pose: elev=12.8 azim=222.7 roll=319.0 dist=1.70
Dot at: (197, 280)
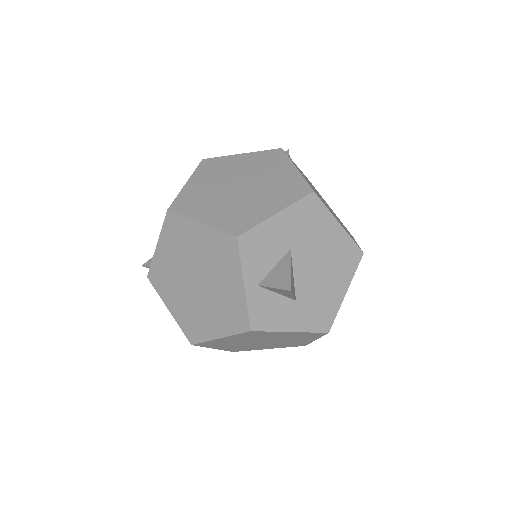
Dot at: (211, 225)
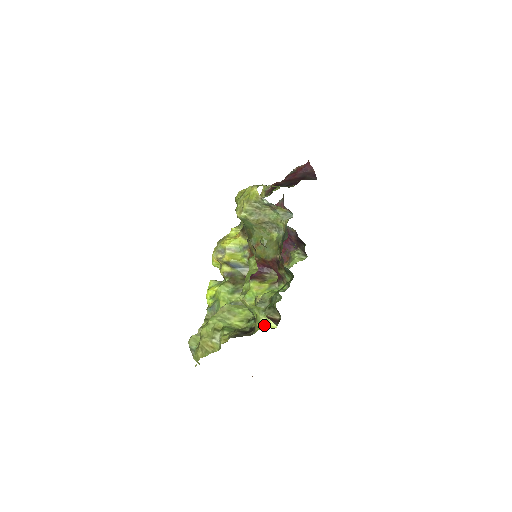
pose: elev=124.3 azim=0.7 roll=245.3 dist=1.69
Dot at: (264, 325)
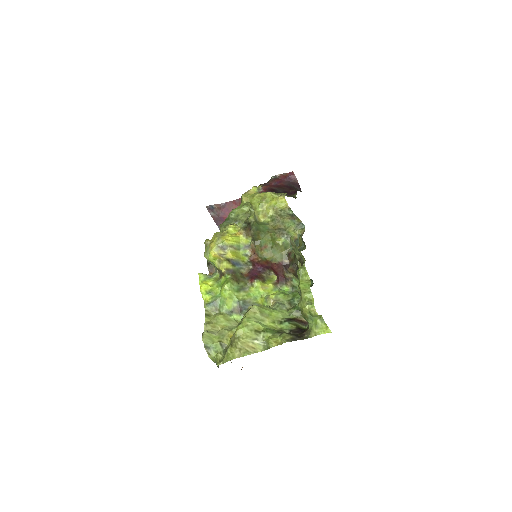
Dot at: (323, 331)
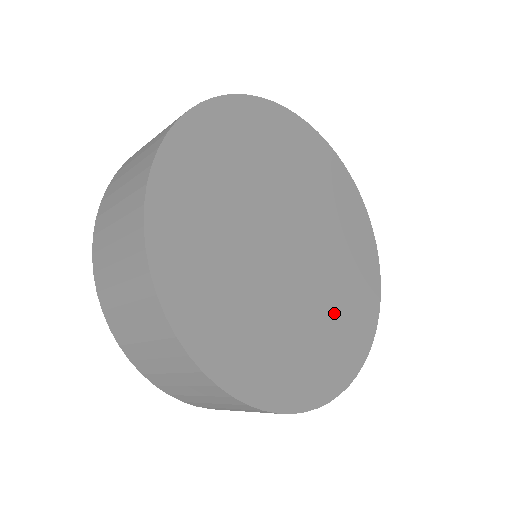
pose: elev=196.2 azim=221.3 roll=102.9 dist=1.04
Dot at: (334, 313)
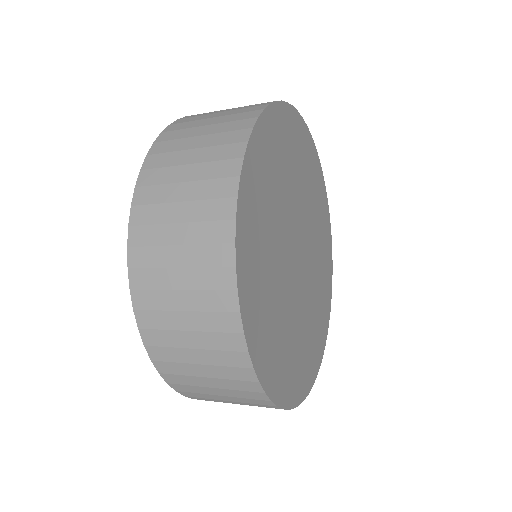
Dot at: (320, 264)
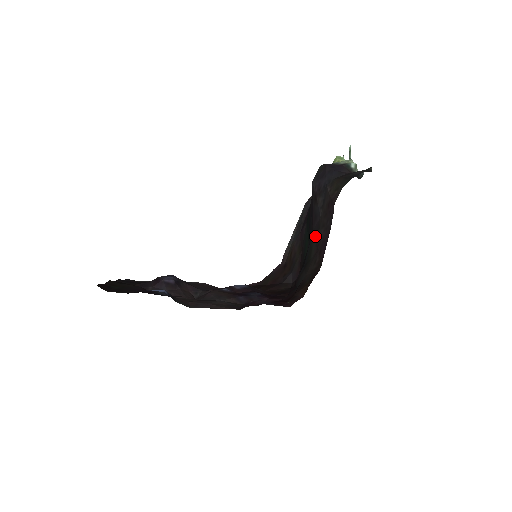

Your goal
Rescale the answer dot coordinates in all the lines above: rewrite every line, requests included, with each answer coordinate multiplied by 0.9 and rounded to a whole number, halves rounded up. Omit the pictures.

Completed exercise
pose: elev=12.8 azim=222.7 roll=319.0 dist=1.70
Dot at: (197, 280)
Dot at: (190, 203)
pose: elev=124.3 azim=0.7 roll=245.3 dist=1.69
Dot at: (264, 325)
Dot at: (291, 298)
pose: elev=196.2 azim=221.3 roll=102.9 dist=1.04
Dot at: (334, 313)
Dot at: (288, 238)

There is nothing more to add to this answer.